Much of that success, Fowlks said, is due to the educational model upon which the center is based. Because SWVHEC utilizes proven programs through established institutions, she said it has the flexibility necessary to meet the immediate needs of area residents and businesses.
For instance, after several local hospitals contacted the center indicating a need for certified registered nurse anesthetists (CRNA), Fowlks said that within a year she was able to begin a CRNA program through Virginia Commonwealth University (VCU).
"If I had to start from scratch, hire faculty, go through SCHEV to get (the program) approved -- we're talking five years," Fowlks said. "This way, we do the program for three, four or five cycles, supply what we need and then replace it with another program ... The flexibility to meet workforce demands is really great."
And since many of the center's programs are specifically designed to meet the needs of area employers, students do not have to leave Southwest Virginia to find jobs where they can use their education.
"We feel like our program keeps the most educated residents in the area," Fowlks said.
That, she said, makes the region more attractive to relocating companies, helping to further economic growth and to foster an appreciation of higher education.
"It's a slow process," she said. "It's not glitzy, but it makes a difference over time."
But while SWVHEC can provide an example of just how effective a higher education center can be, if the New College Institute is to have a similar impact in Henry County and Martinsville, Fowlks said it must tailor its structure and offerings to the area's particular needs and resources.
That means not only taking advantage of Patrick Henry Community College (PHCC), where administrators have pledged to help the proposed college in any way possible, but also working in conjunction with Southside's other public entities, including Danville's Institute for Advanced Learning (IAL) and South Boston's Southern Virginia Higher Education Center (SVHEC), said SVHEC executive director Ted Bennett.
The result, said Bennett, could be a unique multi-site Southside university that plays upon the strengths of the institutions already working in those three communities, with the New College focusing on baccalaureate degrees, the IAL offering graduate and research opportunities and SVHEC working with public school systems throughout the region to bolster appreciation for higher education.
"We shouldn't be duplicating (programs).

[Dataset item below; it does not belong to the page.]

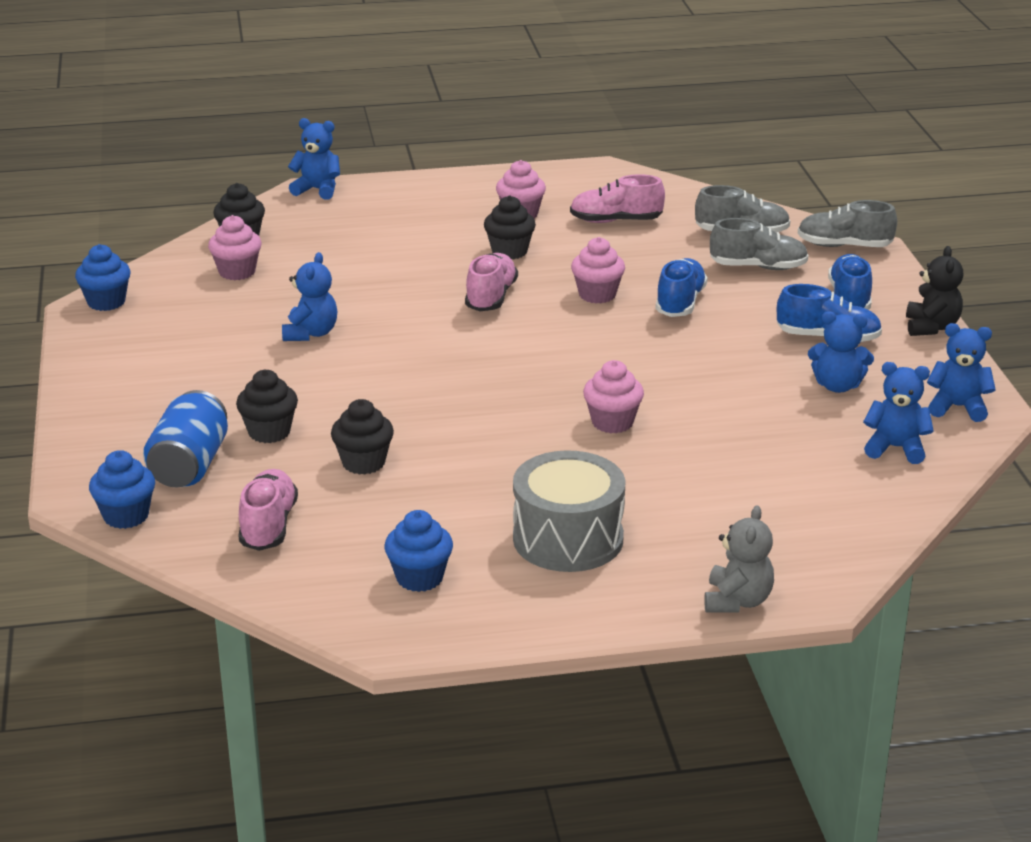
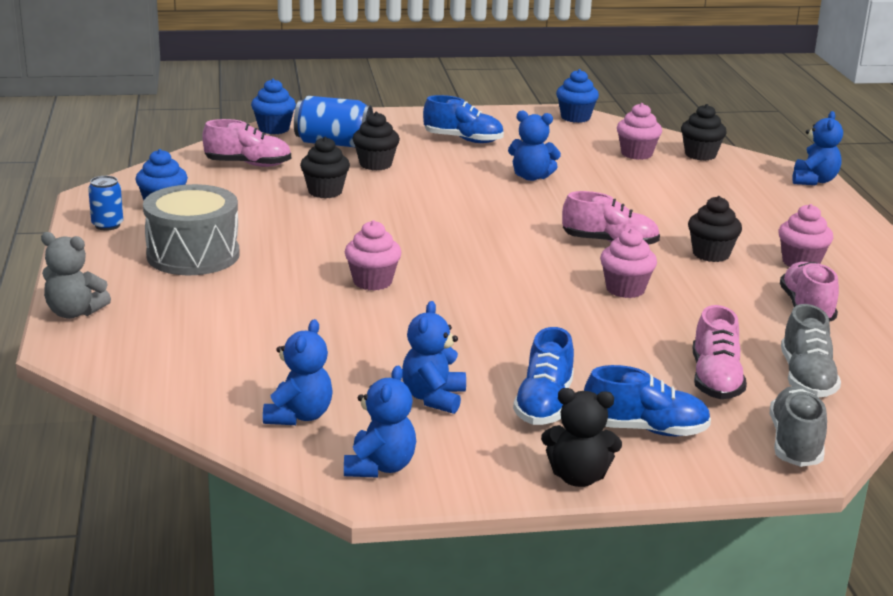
camera: 90 degrees right, 5 degrees down
blue shoe [656,258,708,317] -> blue shoe moved to [423,95,504,143]
grey shoe [710,218,808,270] -> pink shoe [693,305,747,399]
none -> blue can [88,176,123,231]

We should try to prove that by working together, we can effect the efficiency for the delivery of post-secondary education," said Bennett.
Whether the New College eventually adopts Bennett's proposal, the idea is indicative of what Dr. Barry Dorsey, executive director of the New College Institute's planning commission, said is at the heart of the higher education center model.
"One of the beauties of higher ed centers" is their ability to meet the community's needs, said Dorsey. "And that comes about because of flexibility."